(Records)
--------------------

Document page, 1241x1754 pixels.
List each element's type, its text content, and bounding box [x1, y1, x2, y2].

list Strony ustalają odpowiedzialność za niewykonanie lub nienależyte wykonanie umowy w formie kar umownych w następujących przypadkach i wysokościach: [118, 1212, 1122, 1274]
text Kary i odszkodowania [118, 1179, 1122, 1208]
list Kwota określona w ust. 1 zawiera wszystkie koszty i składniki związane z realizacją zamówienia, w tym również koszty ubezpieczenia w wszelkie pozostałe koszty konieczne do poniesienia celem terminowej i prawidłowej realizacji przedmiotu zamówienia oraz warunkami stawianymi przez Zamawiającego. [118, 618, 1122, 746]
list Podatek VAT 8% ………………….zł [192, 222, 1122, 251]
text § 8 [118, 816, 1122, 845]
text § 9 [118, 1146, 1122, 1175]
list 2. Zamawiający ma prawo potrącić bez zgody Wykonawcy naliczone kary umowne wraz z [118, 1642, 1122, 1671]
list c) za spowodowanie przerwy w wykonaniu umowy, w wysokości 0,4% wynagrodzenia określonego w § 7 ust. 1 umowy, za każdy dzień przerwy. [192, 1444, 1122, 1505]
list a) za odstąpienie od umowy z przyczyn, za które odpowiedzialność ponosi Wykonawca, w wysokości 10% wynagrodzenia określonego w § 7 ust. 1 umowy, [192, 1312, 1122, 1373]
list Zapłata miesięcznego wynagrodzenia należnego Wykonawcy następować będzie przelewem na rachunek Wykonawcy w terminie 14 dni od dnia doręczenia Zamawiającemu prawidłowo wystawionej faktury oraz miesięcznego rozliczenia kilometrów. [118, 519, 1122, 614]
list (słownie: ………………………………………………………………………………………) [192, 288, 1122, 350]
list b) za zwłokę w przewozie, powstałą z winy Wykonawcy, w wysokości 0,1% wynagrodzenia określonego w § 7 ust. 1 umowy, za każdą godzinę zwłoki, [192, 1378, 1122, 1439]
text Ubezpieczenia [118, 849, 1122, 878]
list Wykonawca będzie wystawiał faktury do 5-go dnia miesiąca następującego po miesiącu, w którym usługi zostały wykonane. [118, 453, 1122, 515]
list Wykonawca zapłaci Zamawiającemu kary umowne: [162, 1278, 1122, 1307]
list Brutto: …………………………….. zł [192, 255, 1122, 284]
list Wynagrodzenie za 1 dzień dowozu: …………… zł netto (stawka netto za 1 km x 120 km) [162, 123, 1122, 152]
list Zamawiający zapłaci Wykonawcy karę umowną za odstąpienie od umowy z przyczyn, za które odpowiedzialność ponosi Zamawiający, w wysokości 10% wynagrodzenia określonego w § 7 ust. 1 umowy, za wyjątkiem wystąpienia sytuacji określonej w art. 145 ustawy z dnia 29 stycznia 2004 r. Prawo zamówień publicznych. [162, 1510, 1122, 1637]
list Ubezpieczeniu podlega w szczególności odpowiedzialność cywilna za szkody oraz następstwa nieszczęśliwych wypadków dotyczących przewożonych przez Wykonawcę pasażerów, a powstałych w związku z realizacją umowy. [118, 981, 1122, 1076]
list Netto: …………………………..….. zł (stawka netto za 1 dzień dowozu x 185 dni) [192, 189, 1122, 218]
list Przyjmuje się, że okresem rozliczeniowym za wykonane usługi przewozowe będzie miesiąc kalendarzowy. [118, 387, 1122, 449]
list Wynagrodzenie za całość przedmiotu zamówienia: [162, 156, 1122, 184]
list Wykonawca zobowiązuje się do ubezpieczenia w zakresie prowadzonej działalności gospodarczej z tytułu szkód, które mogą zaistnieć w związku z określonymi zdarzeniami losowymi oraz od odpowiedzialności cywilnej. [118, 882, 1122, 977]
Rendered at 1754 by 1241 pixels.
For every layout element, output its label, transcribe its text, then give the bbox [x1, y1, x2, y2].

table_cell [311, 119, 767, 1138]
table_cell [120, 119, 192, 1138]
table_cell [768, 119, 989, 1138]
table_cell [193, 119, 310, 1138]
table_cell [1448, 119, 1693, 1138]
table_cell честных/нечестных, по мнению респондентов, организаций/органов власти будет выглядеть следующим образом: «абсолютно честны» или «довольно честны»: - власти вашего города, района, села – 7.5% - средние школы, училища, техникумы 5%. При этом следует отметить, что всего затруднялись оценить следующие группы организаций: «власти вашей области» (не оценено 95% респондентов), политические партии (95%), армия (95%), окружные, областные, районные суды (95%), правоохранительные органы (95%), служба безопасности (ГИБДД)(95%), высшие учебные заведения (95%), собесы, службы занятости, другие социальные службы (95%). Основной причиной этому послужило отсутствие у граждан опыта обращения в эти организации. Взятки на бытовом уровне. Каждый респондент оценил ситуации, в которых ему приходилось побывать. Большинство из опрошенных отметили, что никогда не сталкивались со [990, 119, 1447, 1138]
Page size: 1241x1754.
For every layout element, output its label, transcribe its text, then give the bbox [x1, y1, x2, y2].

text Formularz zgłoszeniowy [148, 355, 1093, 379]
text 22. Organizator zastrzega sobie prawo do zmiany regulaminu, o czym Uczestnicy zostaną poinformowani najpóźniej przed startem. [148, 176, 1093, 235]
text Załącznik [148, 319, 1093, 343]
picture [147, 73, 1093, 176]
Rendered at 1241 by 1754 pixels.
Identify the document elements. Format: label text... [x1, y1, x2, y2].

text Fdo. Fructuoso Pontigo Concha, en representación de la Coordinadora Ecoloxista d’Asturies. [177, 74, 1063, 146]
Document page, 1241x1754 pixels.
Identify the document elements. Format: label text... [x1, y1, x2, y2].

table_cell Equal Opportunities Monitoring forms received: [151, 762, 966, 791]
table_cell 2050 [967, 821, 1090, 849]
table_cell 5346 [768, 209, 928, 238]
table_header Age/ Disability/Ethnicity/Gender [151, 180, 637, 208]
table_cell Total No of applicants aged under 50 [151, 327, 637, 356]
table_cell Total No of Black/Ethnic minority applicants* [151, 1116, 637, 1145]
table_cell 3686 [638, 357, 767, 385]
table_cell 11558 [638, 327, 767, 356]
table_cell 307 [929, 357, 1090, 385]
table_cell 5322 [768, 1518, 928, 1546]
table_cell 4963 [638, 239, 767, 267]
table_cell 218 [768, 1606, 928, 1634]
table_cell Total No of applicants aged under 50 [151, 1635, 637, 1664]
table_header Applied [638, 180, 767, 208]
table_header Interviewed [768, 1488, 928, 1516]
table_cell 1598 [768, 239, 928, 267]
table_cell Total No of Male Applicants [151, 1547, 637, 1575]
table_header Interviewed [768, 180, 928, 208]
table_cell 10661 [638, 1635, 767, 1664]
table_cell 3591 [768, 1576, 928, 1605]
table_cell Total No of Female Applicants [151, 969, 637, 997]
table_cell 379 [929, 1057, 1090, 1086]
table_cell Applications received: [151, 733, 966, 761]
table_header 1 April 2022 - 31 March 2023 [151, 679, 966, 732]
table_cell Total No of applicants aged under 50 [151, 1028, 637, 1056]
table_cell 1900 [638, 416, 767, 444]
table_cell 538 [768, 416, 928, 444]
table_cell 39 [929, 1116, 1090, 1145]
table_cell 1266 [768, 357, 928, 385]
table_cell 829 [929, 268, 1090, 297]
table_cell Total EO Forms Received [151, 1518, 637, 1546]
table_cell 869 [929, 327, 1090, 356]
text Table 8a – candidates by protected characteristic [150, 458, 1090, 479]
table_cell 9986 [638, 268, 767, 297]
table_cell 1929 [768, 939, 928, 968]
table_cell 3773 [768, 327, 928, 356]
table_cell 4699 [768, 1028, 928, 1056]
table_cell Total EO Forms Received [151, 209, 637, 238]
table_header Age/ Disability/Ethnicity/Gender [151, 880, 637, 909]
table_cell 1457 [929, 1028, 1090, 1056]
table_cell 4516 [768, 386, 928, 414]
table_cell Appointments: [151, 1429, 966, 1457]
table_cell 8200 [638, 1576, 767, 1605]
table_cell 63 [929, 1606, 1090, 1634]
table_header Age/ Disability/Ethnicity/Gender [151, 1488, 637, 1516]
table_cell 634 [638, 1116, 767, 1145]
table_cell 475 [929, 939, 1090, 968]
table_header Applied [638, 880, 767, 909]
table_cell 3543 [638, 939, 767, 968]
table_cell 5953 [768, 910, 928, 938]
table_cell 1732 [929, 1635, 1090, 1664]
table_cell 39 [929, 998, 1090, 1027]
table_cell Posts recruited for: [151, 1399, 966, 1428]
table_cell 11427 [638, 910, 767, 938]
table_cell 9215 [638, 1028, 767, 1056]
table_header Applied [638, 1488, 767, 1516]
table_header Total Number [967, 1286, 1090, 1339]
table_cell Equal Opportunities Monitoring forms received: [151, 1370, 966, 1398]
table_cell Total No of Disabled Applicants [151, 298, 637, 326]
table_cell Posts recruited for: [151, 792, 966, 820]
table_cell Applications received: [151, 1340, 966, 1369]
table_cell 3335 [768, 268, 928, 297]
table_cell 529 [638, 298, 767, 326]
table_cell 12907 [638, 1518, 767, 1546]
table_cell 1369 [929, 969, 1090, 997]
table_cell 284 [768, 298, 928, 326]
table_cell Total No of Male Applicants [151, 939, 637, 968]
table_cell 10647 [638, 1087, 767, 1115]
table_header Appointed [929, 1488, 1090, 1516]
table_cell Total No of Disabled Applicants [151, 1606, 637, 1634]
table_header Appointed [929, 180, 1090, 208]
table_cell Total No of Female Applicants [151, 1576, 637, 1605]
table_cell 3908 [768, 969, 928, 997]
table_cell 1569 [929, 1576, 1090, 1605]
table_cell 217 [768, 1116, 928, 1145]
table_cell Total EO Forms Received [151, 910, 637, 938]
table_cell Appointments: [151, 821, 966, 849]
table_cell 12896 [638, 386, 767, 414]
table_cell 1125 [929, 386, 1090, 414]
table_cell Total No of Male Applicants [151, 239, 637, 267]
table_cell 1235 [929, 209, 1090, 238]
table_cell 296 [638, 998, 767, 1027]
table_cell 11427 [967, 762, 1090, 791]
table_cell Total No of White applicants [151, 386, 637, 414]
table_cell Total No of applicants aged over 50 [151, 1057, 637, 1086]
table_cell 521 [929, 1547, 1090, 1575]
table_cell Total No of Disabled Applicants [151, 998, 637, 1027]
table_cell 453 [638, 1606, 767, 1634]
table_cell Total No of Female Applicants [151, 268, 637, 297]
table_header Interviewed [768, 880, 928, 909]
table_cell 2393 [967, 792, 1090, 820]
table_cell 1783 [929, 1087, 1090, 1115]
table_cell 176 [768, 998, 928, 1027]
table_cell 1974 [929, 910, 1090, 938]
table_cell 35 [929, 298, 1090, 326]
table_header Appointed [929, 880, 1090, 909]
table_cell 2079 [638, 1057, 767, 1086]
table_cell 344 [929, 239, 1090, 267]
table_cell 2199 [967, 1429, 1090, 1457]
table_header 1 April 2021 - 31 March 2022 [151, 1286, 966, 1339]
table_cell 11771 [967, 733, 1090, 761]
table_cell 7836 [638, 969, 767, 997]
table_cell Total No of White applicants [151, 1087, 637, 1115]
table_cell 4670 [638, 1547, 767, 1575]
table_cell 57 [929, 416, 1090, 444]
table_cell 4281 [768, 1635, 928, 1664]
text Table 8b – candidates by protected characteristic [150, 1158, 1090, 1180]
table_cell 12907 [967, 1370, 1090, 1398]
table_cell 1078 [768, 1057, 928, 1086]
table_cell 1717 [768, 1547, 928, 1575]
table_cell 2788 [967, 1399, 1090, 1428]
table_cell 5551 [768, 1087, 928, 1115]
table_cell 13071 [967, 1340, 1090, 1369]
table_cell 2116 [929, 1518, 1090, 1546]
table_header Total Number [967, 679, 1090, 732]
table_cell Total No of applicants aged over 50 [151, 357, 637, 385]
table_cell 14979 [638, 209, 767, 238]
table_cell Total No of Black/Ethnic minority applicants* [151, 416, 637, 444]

--------------------

**Exercise description:** Copy the material from its first line through the line containing "List each element's", renaming "bounding box" to "outline box" and leaving everything else as it is.

**Written reply:**
Document page, 1241x1754 pixels.
List each element's type, its text content, and outline box [x1, y1, x2, y2].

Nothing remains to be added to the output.